The ossification commences constantly at one spot and at a fairly constant time in each individual bone, making a centre of ossification ; the process extends from this centre. But a bone may have more than one centre-in fact, most bones have more than one and some have several. Such centres can be divided into primary and secondary, and as a rule the primary centres appear before birth and the secondary ones after that event. The smaller secondary centres form what are termed epiphyses: an epiphysis is therefore a part of a bone which is developed from a secondary centre, is at first separated from the main bone by a connecting area of unossified cartilage, and joins the main ossification at a later date to make the adult bone. Epiphyses can be seen well in a long bone : Fig. 3 shows the condition of things in the femur, where the primary centre forms the shaft of the bone, and epiphyses lie on this as bony caps joined by plates of unossified cartilage to it. Such a shaft is known as a diaphysis. Epiphyses can be classed as traction, pressure, or atavistic : in the figure the epiphyses of the head and lower end, being in the line of weight-transmission, are pressure epiphyses, while those at the muscle attachment are traction epiphyses. Atavistic epiphyses are not found on the femur, and when they occur they are supposed to represent some past condition or process of the bone which has now no apparent function in the human skeleton. It is not impossible, however, that some of the other epiphyses are modified earlier processes and have therefore certain atavistic values.

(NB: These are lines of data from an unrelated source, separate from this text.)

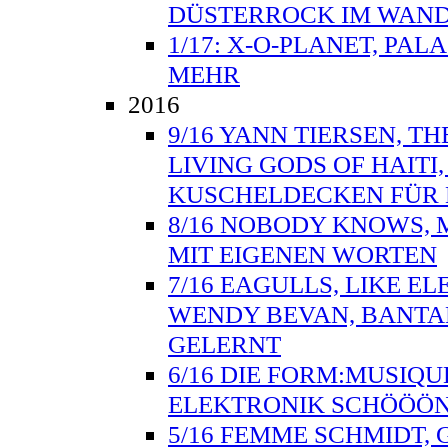
DÜSTERROCK IM WAND
1/17: X-O-PLANET, PAL
MEHR
2016
9/16 YANN TIERSEN, TH
LIVING GODS OF HAITI
KUSCHELDECKEN FÜR 
8/16 NOBODY KNOWS, 
MIT EIGENEN WORTEN
7/16 EAGULLS, LIKE E
WENDY BEVAN, BANTA
GELERNT
6/16 DIE FORM:MUSIQU
ELEKTRONIK SCHÖÖÖN
5/16 FEMME SCHMIDT, 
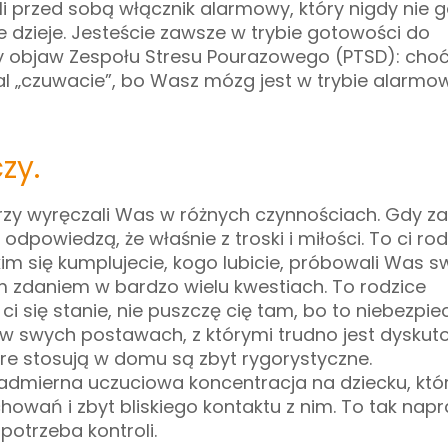
li przed sobą włącznik alarmowy, który nigdy nie g
ie dzieje. Jesteście zawsze w trybie gotowości do
ty objaw Zespołu Stresu Pourazowego (PTSD): cho
l „czuwacie”, bo Wasz mózg jest w trybie alarmo
zy.
órzy wyręczali Was w różnych czynnościach.
Gdy za
 odpowiedzą, że właśnie z troski i miłości. To ci rod
 kim się kumplujecie, kogo lubicie, próbowali Was s
m zdaniem w bardzo wielu kwestiach. To rodzice
ci się stanie, nie puszczę cię tam, bo to niebezpie
 w swych postawach, z którymi trudno jest dyskut
re stosują w domu są zbyt rygorystyczne.
admierna uczuciowa koncentracja na dziecku, któ
owań i zbyt bliskiego kontaktu z nim. To tak nap
 potrzeba kontroli.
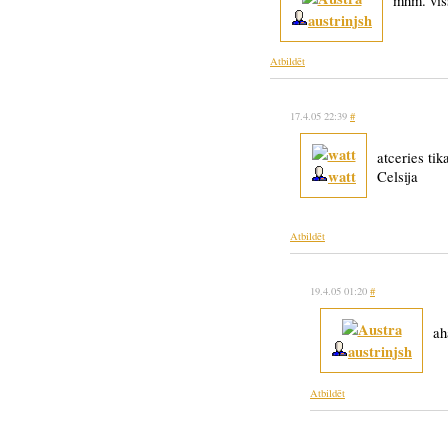
mhm. viss
austrinjsh
Atbildēt
17.4.05 22:39
#
atceries tik
watt
Celsija
Atbildēt
19.4.05 01:20
#
ah
austrinjsh
Atbildēt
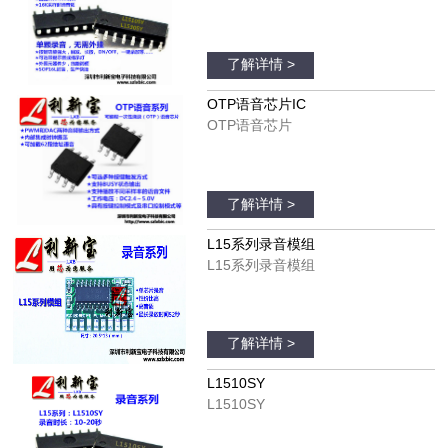
了解详情 >
OTP语音芯片IC
OTP语音芯片
了解详情 >
L15系列录音模组
L15系列录音模组
了解详情 >
L1510SY
L1510SY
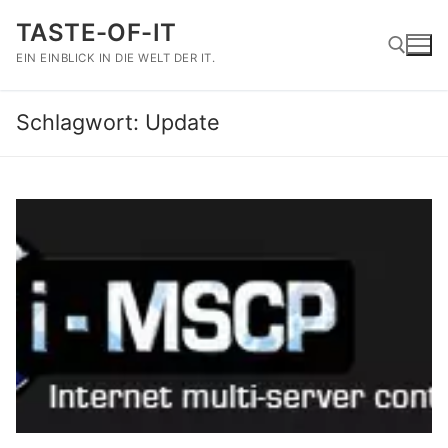
Zum
TASTE-OF-IT
Inhalt
springen
EIN EINBLICK IN DIE WELT DER IT.
Schlagwort:
Update
Suchen nach:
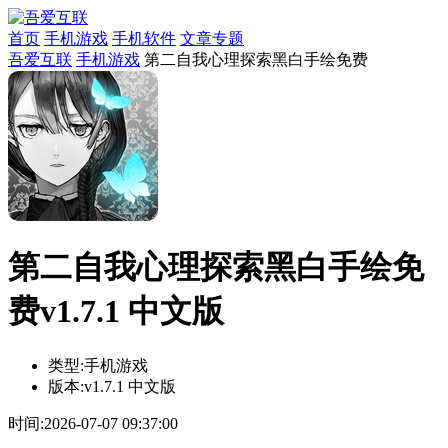
首页
手机游戏
手机软件
文章专题
吾爱互联
手机游戏
第二自我心理探索黑白手绘免费
第二自我心理探索黑白手绘免
费v1.7.1 中文版
类型:
手机游戏
版本:
v1.7.1 中文版
时间:
2026-07-07 09:37:00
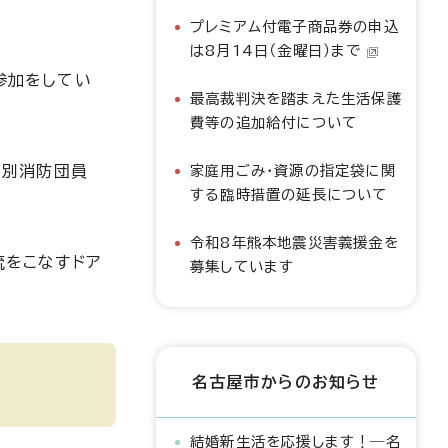
プレミアム付電子商品券の申込
は8月14日（金曜日）まで
参加をしてい
最高裁判決を踏まえた生活保護
費等の追加給付について
特別消防団員
家庭用ごみ・資源の指定袋に関
する臨時措置の延長について
令和8年熊本地震災害義援金を
流をこなすドア
募集しています
名古屋市からのお知らせ
結婚新生活を応援します！―名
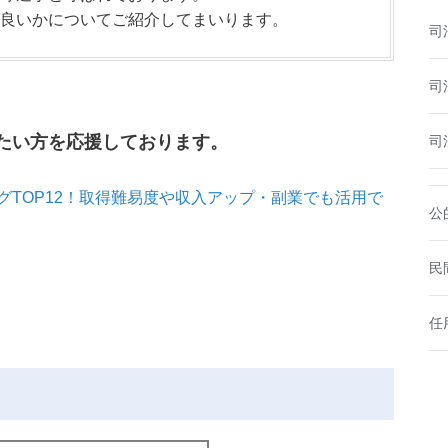
良いかについてご紹介してまいります。
司
司
たい方を応援しております。
司
TOP12！取得難易度や収入アップ・副業でも活用で
公
民
任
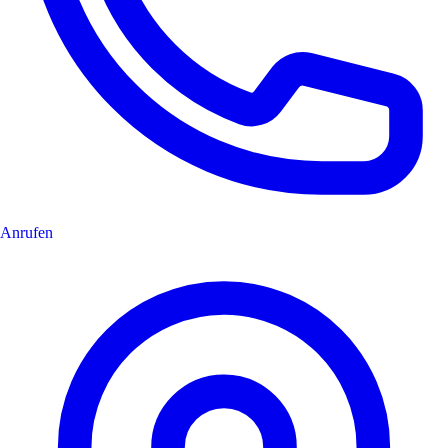
Anrufen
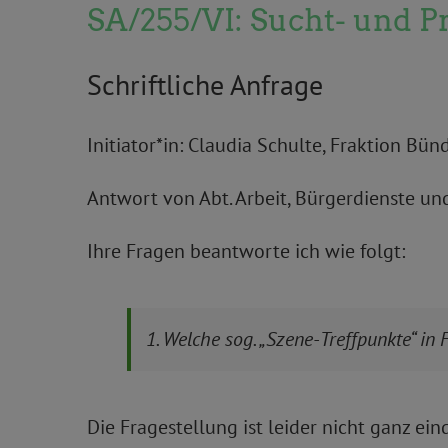
SA/255/VI: Sucht- und P
Schriftliche Anfrage
Initiator*in: Claudia Schulte, Fraktion Bü
Antwort von Abt. Arbeit, Bürgerdienste un
Ihre Fragen beantworte ich wie folgt:
1. Welche sog. „Szene-Treffpunkte“ i
Die Fragestellung ist leider nicht ganz e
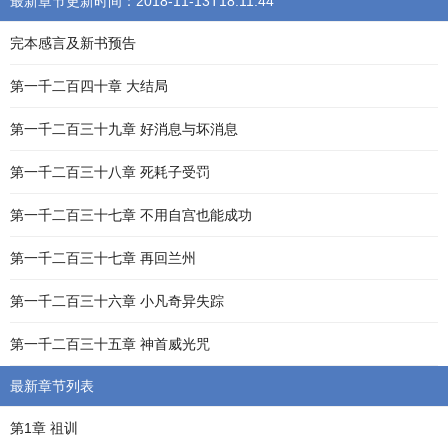
最新章节更新时间：2018-11-13T18:11:44
完本感言及新书预告
第一千二百四十章 大结局
第一千二百三十九章 好消息与坏消息
第一千二百三十八章 死耗子受罚
第一千二百三十七章 不用自宫也能成功
第一千二百三十七章 再回兰州
第一千二百三十六章 小凡奇异失踪
第一千二百三十五章 神首威光咒
最新章节列表
第1章 祖训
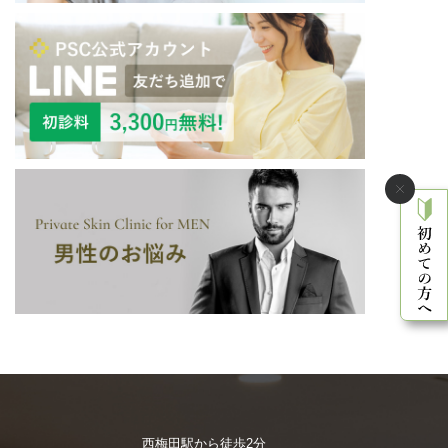
西梅田駅から徒歩2分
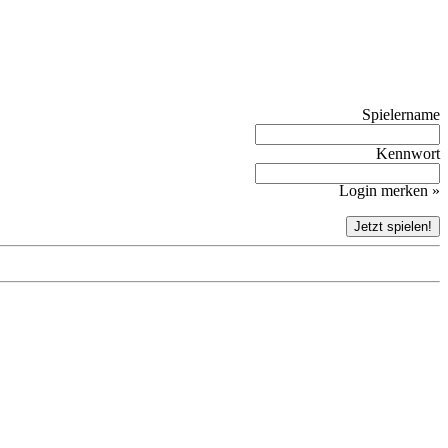
Spielername
Kennwort
Login merken »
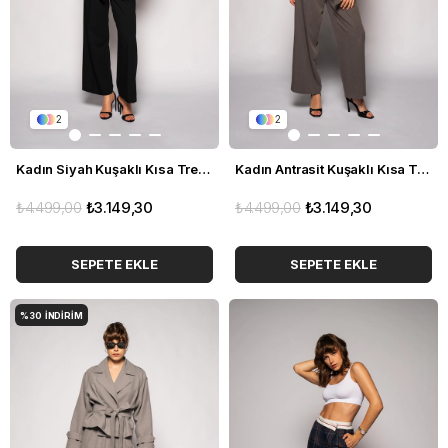
2
2
Kadın Siyah Kuşaklı Kısa Trençkot
Kadın Antrasit Kuşaklı Kısa Trençkot
₺4.499,00
₺3.149,30
₺4.499,00
₺3.149,30
SEPETE EKLE
SEPETE EKLE
%30
İNDIRIM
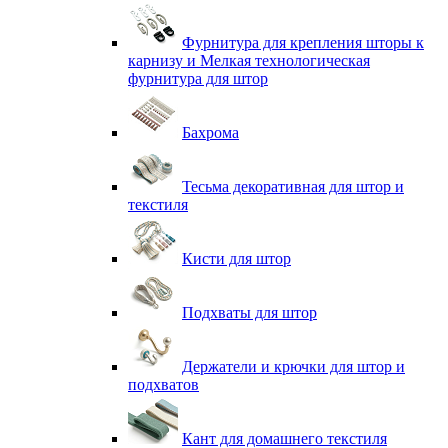
Фурнитура для крепления шторы к
карнизу и Мелкая технологическая
фурнитура для штор
Бахрома
Тесьма декоративная для штор и
текстиля
Кисти для штор
Подхваты для штор
Держатели и крючки для штор и
подхватов
Кант для домашнего текстиля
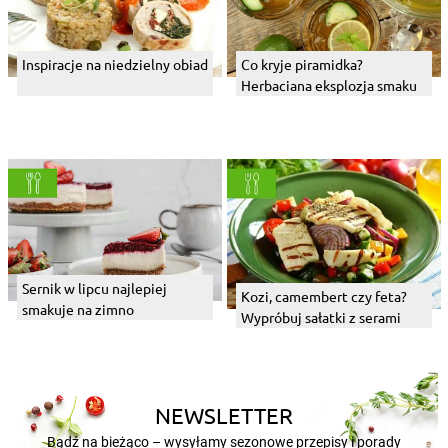
Inspiracje na niedzielny obiad
Co kryje piramidka?
Herbaciana eksplozja smaku
Sernik w lipcu najlepiej
Kozi, camembert czy feta?
smakuje na zimno
Wypróbuj sałatki z serami
NEWSLETTER
Bądź na bieżąco – wysyłamy sezonowe przepisy i porady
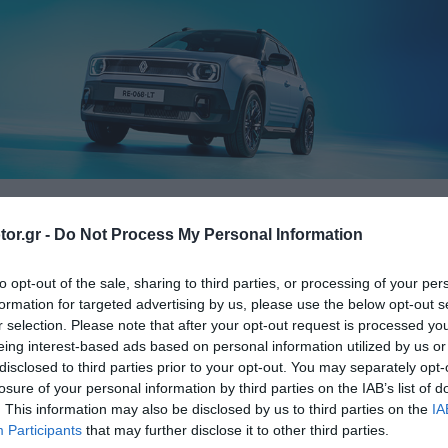
or.gr -
Do Not Process My Personal Information
ELECTR
ΔΟΚΙΜΕΣ
ΙΔΙΟΚΤΗΣΙΑ
ΤΙΜΕΣ
to opt-out of the sale, sharing to third parties, or processing of your per
formation for targeted advertising by us, please use the below opt-out s
r selection. Please note that after your opt-out request is processed y
eing interest-based ads based on personal information utilized by us or
λανσάρει το νέο Taigo 
disclosed to third parties prior to your opt-out. You may separately opt-
losure of your personal information by third parties on the IAB’s list of
. This information may also be disclosed by us to third parties on the
IA
Participants
that may further disclose it to other third parties.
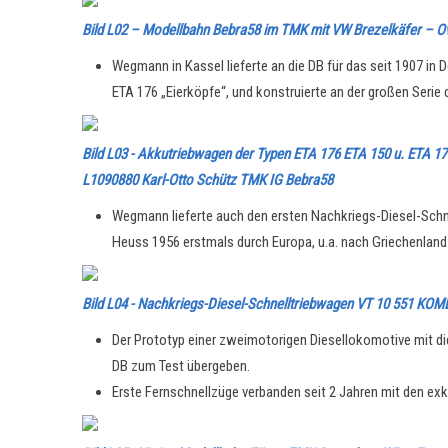
Bild L02 – Modellbahn Bebra58 im TMK mit VW Brezelkäfer – Oval
Wegmann in Kassel lieferte an die DB für das seit 1907 i
ETA 176 „Eierköpfe“, und konstruierte an der großen Serie 
Bild L03 - Akkutriebwagen der Typen ETA 176 ETA 150 u. ETA 17
L1090880 Karl-Otto Schütz TMK IG Bebra58
Wegmann lieferte auch den ersten Nachkriegs-Diesel-Schn
Heuss 1956 erstmals durch Europa, u.a. nach Griechenland
Bild L04 - Nachkriegs-Diesel-Schnelltriebwagen VT 10 551 
Der Prototyp einer zweimotorigen Diesellokomotive mit die
DB zum Test übergeben.
Erste Fernschnellzüge verbanden seit 2 Jahren mit den ex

The epiphysial cartilage that lies between the bony tissue of the epiphysis and diaphysis has an important function. We have seen that the shaft increases in thickness from the deposit of bone under the periosteum, but it is clear that this cannot lengthen the shaft, and a special arrangement is necessary if growth in length is to go on except by the slow process of interstitial increase : such an arrangement is provided by the growth in depth of the epiphysial cartilages, which just keeps ahead, so to speak, of the extension of diaphysial ossification toward the end of the bone. So the bone can grow in length as long as the cartilage remains unossified, and the growth ceases when the epiphysis joins the main bone. It follows from this that growth goes on longest at the end where the epiphysis is the last to join, and such an end is termed the growing end ; in all long bones except the fibula the centre which forms the epiphysis at the growing end, and therefore joins last, is the first to appear.